Saved data entries:
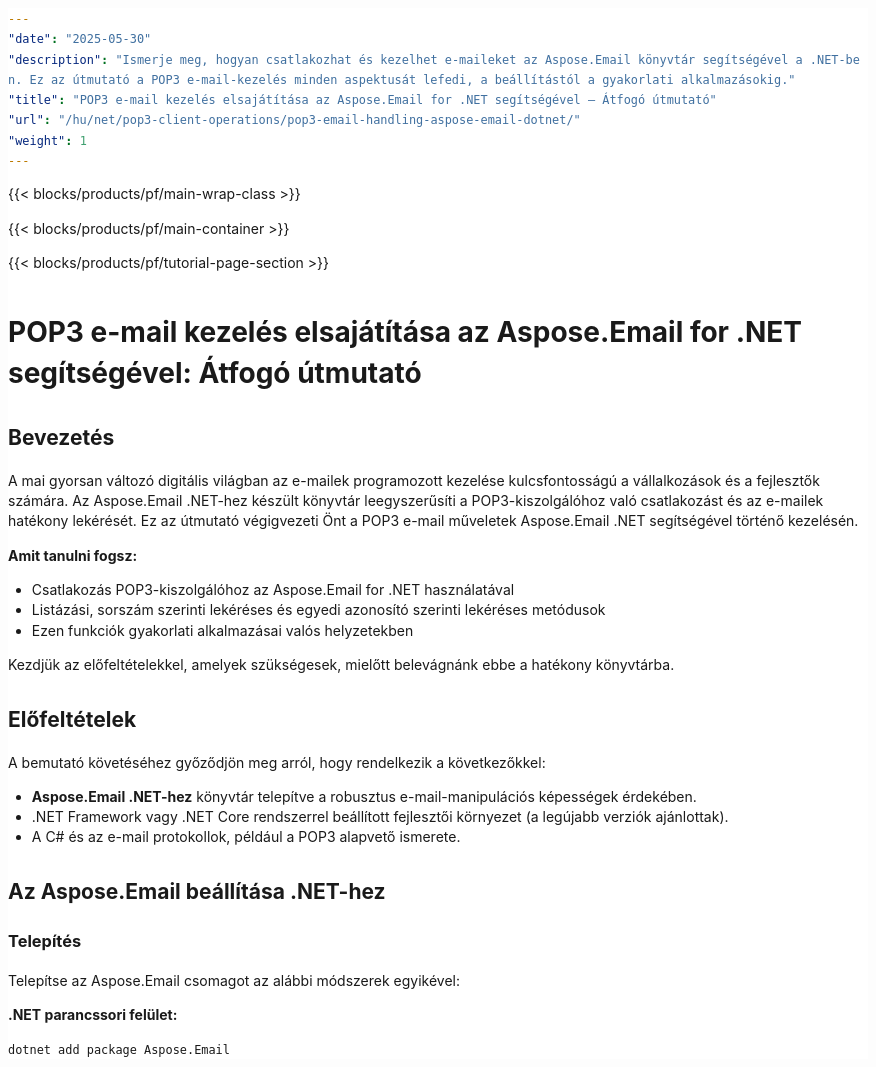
 ```yaml
---
"date": "2025-05-30"
"description": "Ismerje meg, hogyan csatlakozhat és kezelhet e-maileket az Aspose.Email könyvtár segítségével a .NET-ben. Ez az útmutató a POP3 e-mail-kezelés minden aspektusát lefedi, a beállítástól a gyakorlati alkalmazásokig."
"title": "POP3 e-mail kezelés elsajátítása az Aspose.Email for .NET segítségével – Átfogó útmutató"
"url": "/hu/net/pop3-client-operations/pop3-email-handling-aspose-email-dotnet/"
"weight": 1
---
```


{{< blocks/products/pf/main-wrap-class >}}

{{< blocks/products/pf/main-container >}}

{{< blocks/products/pf/tutorial-page-section >}}
# POP3 e-mail kezelés elsajátítása az Aspose.Email for .NET segítségével: Átfogó útmutató

## Bevezetés

A mai gyorsan változó digitális világban az e-mailek programozott kezelése kulcsfontosságú a vállalkozások és a fejlesztők számára. Az Aspose.Email .NET-hez készült könyvtár leegyszerűsíti a POP3-kiszolgálóhoz való csatlakozást és az e-mailek hatékony lekérését. Ez az útmutató végigvezeti Önt a POP3 e-mail műveletek Aspose.Email .NET segítségével történő kezelésén.

**Amit tanulni fogsz:**
- Csatlakozás POP3-kiszolgálóhoz az Aspose.Email for .NET használatával
- Listázási, sorszám szerinti lekéréses és egyedi azonosító szerinti lekéréses metódusok
- Ezen funkciók gyakorlati alkalmazásai valós helyzetekben

Kezdjük az előfeltételekkel, amelyek szükségesek, mielőtt belevágnánk ebbe a hatékony könyvtárba.

## Előfeltételek

A bemutató követéséhez győződjön meg arról, hogy rendelkezik a következőkkel:
- **Aspose.Email .NET-hez** könyvtár telepítve a robusztus e-mail-manipulációs képességek érdekében.
- .NET Framework vagy .NET Core rendszerrel beállított fejlesztői környezet (a legújabb verziók ajánlottak).
- A C# és az e-mail protokollok, például a POP3 alapvető ismerete.

## Az Aspose.Email beállítása .NET-hez

### Telepítés

Telepítse az Aspose.Email csomagot az alábbi módszerek egyikével:

**.NET parancssori felület:**
```bash
dotnet add package Aspose.Email
```
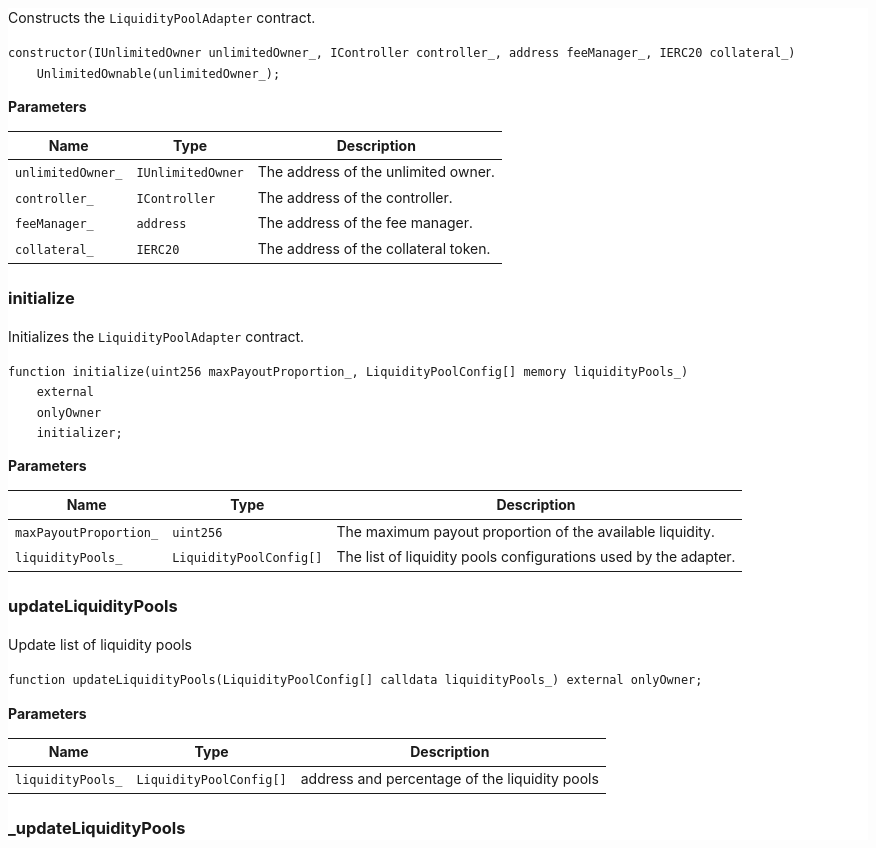 Constructs the `LiquidityPoolAdapter` contract.


```solidity
constructor(IUnlimitedOwner unlimitedOwner_, IController controller_, address feeManager_, IERC20 collateral_)
    UnlimitedOwnable(unlimitedOwner_);
```
**Parameters**

|Name|Type|Description|
|----|----|-----------|
|`unlimitedOwner_`|`IUnlimitedOwner`|The address of the unlimited owner.|
|`controller_`|`IController`|The address of the controller.|
|`feeManager_`|`address`|The address of the fee manager.|
|`collateral_`|`IERC20`|The address of the collateral token.|


### initialize

Initializes the `LiquidityPoolAdapter` contract.


```solidity
function initialize(uint256 maxPayoutProportion_, LiquidityPoolConfig[] memory liquidityPools_)
    external
    onlyOwner
    initializer;
```
**Parameters**

|Name|Type|Description|
|----|----|-----------|
|`maxPayoutProportion_`|`uint256`|The maximum payout proportion of the available liquidity.|
|`liquidityPools_`|`LiquidityPoolConfig[]`|The list of liquidity pools configurations used by the adapter.|


### updateLiquidityPools

Update list of liquidity pools


```solidity
function updateLiquidityPools(LiquidityPoolConfig[] calldata liquidityPools_) external onlyOwner;
```
**Parameters**

|Name|Type|Description|
|----|----|-----------|
|`liquidityPools_`|`LiquidityPoolConfig[]`|address and percentage of the liquidity pools|


### _updateLiquidityPools

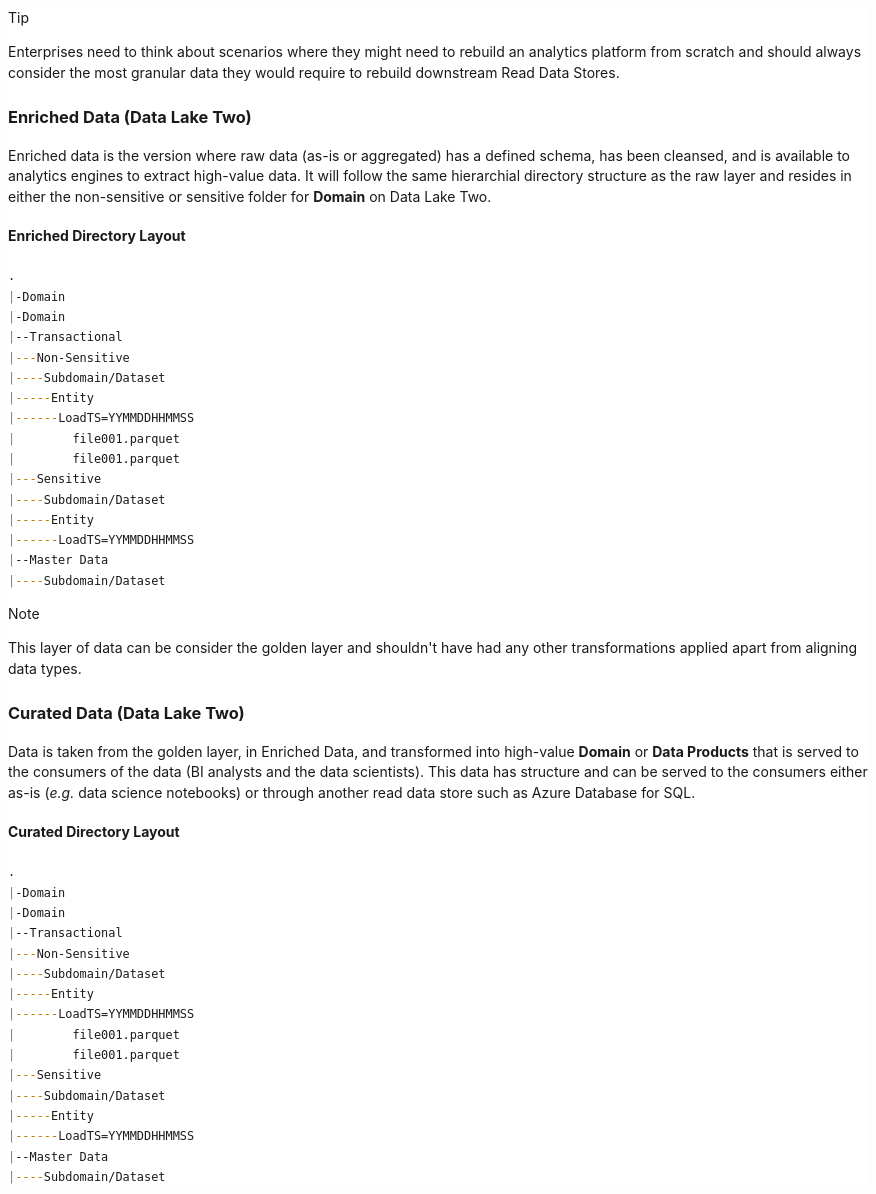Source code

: >[!TIP]
>Enterprises need to think about scenarios where they might need to rebuild an analytics platform from scratch and should always consider the most granular data they would require to rebuild downstream Read Data Stores.

### Enriched Data (Data Lake Two)

Enriched data is the version where raw data (as-is or aggregated) has a defined schema, has been cleansed, and is available to analytics engines to extract high-value data. It will follow the same hierarchial directory structure as the raw layer and resides in either the non-sensitive or sensitive folder for **Domain** on Data Lake Two.

#### Enriched Directory Layout

```markdown
.
|-Domain
|-Domain
|--Transactional
|---Non-Sensitive
|----Subdomain/Dataset
|-----Entity
|------LoadTS=YYMMDDHHMMSS
|        file001.parquet
|        file001.parquet
|---Sensitive
|----Subdomain/Dataset
|-----Entity
|------LoadTS=YYMMDDHHMMSS
|--Master Data
|----Subdomain/Dataset
```

>[!NOTE]
>This layer of data can be consider the golden layer and shouldn't have had any other transformations applied apart from aligning data types.

### Curated Data (Data Lake Two)

Data is taken from the golden layer, in Enriched Data, and transformed into high-value **Domain** or **Data Products** that is served to the consumers of the data (BI analysts and the data scientists). This data has structure and can be served to the consumers either as-is (*e.g.* data science notebooks) or through another read data store such as Azure Database for SQL.

#### Curated Directory Layout

```markdown
.
|-Domain
|-Domain
|--Transactional
|---Non-Sensitive
|----Subdomain/Dataset
|-----Entity
|------LoadTS=YYMMDDHHMMSS
|        file001.parquet
|        file001.parquet
|---Sensitive
|----Subdomain/Dataset
|-----Entity
|------LoadTS=YYMMDDHHMMSS
|--Master Data
|----Subdomain/Dataset
```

▶ Problem:
What's needed is an exact copy of every entry, minus the pictures.

▶ Worked solution:
 ```yaml
---
"date": "2025-05-30"
"description": "Ismerje meg, hogyan csatlakozhat és kezelhet e-maileket az Aspose.Email könyvtár segítségével a .NET-ben. Ez az útmutató a POP3 e-mail-kezelés minden aspektusát lefedi, a beállítástól a gyakorlati alkalmazásokig."
"title": "POP3 e-mail kezelés elsajátítása az Aspose.Email for .NET segítségével – Átfogó útmutató"
"url": "/hu/net/pop3-client-operations/pop3-email-handling-aspose-email-dotnet/"
"weight": 1
---
```


{{< blocks/products/pf/main-wrap-class >}}

{{< blocks/products/pf/main-container >}}

{{< blocks/products/pf/tutorial-page-section >}}
# POP3 e-mail kezelés elsajátítása az Aspose.Email for .NET segítségével: Átfogó útmutató

## Bevezetés

A mai gyorsan változó digitális világban az e-mailek programozott kezelése kulcsfontosságú a vállalkozások és a fejlesztők számára. Az Aspose.Email .NET-hez készült könyvtár leegyszerűsíti a POP3-kiszolgálóhoz való csatlakozást és az e-mailek hatékony lekérését. Ez az útmutató végigvezeti Önt a POP3 e-mail műveletek Aspose.Email .NET segítségével történő kezelésén.

**Amit tanulni fogsz:**
- Csatlakozás POP3-kiszolgálóhoz az Aspose.Email for .NET használatával
- Listázási, sorszám szerinti lekéréses és egyedi azonosító szerinti lekéréses metódusok
- Ezen funkciók gyakorlati alkalmazásai valós helyzetekben

Kezdjük az előfeltételekkel, amelyek szükségesek, mielőtt belevágnánk ebbe a hatékony könyvtárba.

## Előfeltételek

A bemutató követéséhez győződjön meg arról, hogy rendelkezik a következőkkel:
- **Aspose.Email .NET-hez** könyvtár telepítve a robusztus e-mail-manipulációs képességek érdekében.
- .NET Framework vagy .NET Core rendszerrel beállított fejlesztői környezet (a legújabb verziók ajánlottak).
- A C# és az e-mail protokollok, például a POP3 alapvető ismerete.

## Az Aspose.Email beállítása .NET-hez

### Telepítés

Telepítse az Aspose.Email csomagot az alábbi módszerek egyikével:

**.NET parancssori felület:**
```bash
dotnet add package Aspose.Email
```
 Constructs the `LiquidityPoolAdapter` contract.


```solidity
constructor(IUnlimitedOwner unlimitedOwner_, IController controller_, address feeManager_, IERC20 collateral_)
    UnlimitedOwnable(unlimitedOwner_);
```
**Parameters**

|Name|Type|Description|
|----|----|-----------|
|`unlimitedOwner_`|`IUnlimitedOwner`|The address of the unlimited owner.|
|`controller_`|`IController`|The address of the controller.|
|`feeManager_`|`address`|The address of the fee manager.|
|`collateral_`|`IERC20`|The address of the collateral token.|


### initialize

Initializes the `LiquidityPoolAdapter` contract.


```solidity
function initialize(uint256 maxPayoutProportion_, LiquidityPoolConfig[] memory liquidityPools_)
    external
    onlyOwner
    initializer;
```
**Parameters**

|Name|Type|Description|
|----|----|-----------|
|`maxPayoutProportion_`|`uint256`|The maximum payout proportion of the available liquidity.|
|`liquidityPools_`|`LiquidityPoolConfig[]`|The list of liquidity pools configurations used by the adapter.|


### updateLiquidityPools

Update list of liquidity pools


```solidity
function updateLiquidityPools(LiquidityPoolConfig[] calldata liquidityPools_) external onlyOwner;
```
**Parameters**

|Name|Type|Description|
|----|----|-----------|
|`liquidityPools_`|`LiquidityPoolConfig[]`|address and percentage of the liquidity pools|


### _updateLiquidityPools

Source code

: >[!TIP]
>Enterprises need to think about scenarios where they might need to rebuild an analytics platform from scratch and should always consider the most granular data they would require to rebuild downstream Read Data Stores.

### Enriched Data (Data Lake Two)

Enriched data is the version where raw data (as-is or aggregated) has a defined schema, has been cleansed, and is available to analytics engines to extract high-value data. It will follow the same hierarchial directory structure as the raw layer and resides in either the non-sensitive or sensitive folder for **Domain** on Data Lake Two.

#### Enriched Directory Layout

```markdown
.
|-Domain
|-Domain
|--Transactional
|---Non-Sensitive
|----Subdomain/Dataset
|-----Entity
|------LoadTS=YYMMDDHHMMSS
|        file001.parquet
|        file001.parquet
|---Sensitive
|----Subdomain/Dataset
|-----Entity
|------LoadTS=YYMMDDHHMMSS
|--Master Data
|----Subdomain/Dataset
```

>[!NOTE]
>This layer of data can be consider the golden layer and shouldn't have had any other transformations applied apart from aligning data types.

### Curated Data (Data Lake Two)

Data is taken from the golden layer, in Enriched Data, and transformed into high-value **Domain** or **Data Products** that is served to the consumers of the data (BI analysts and the data scientists). This data has structure and can be served to the consumers either as-is (*e.g.* data science notebooks) or through another read data store such as Azure Database for SQL.

#### Curated Directory Layout

```markdown
.
|-Domain
|-Domain
|--Transactional
|---Non-Sensitive
|----Subdomain/Dataset
|-----Entity
|------LoadTS=YYMMDDHHMMSS
|        file001.parquet
|        file001.parquet
|---Sensitive
|----Subdomain/Dataset
|-----Entity
|------LoadTS=YYMMDDHHMMSS
|--Master Data
|----Subdomain/Dataset
```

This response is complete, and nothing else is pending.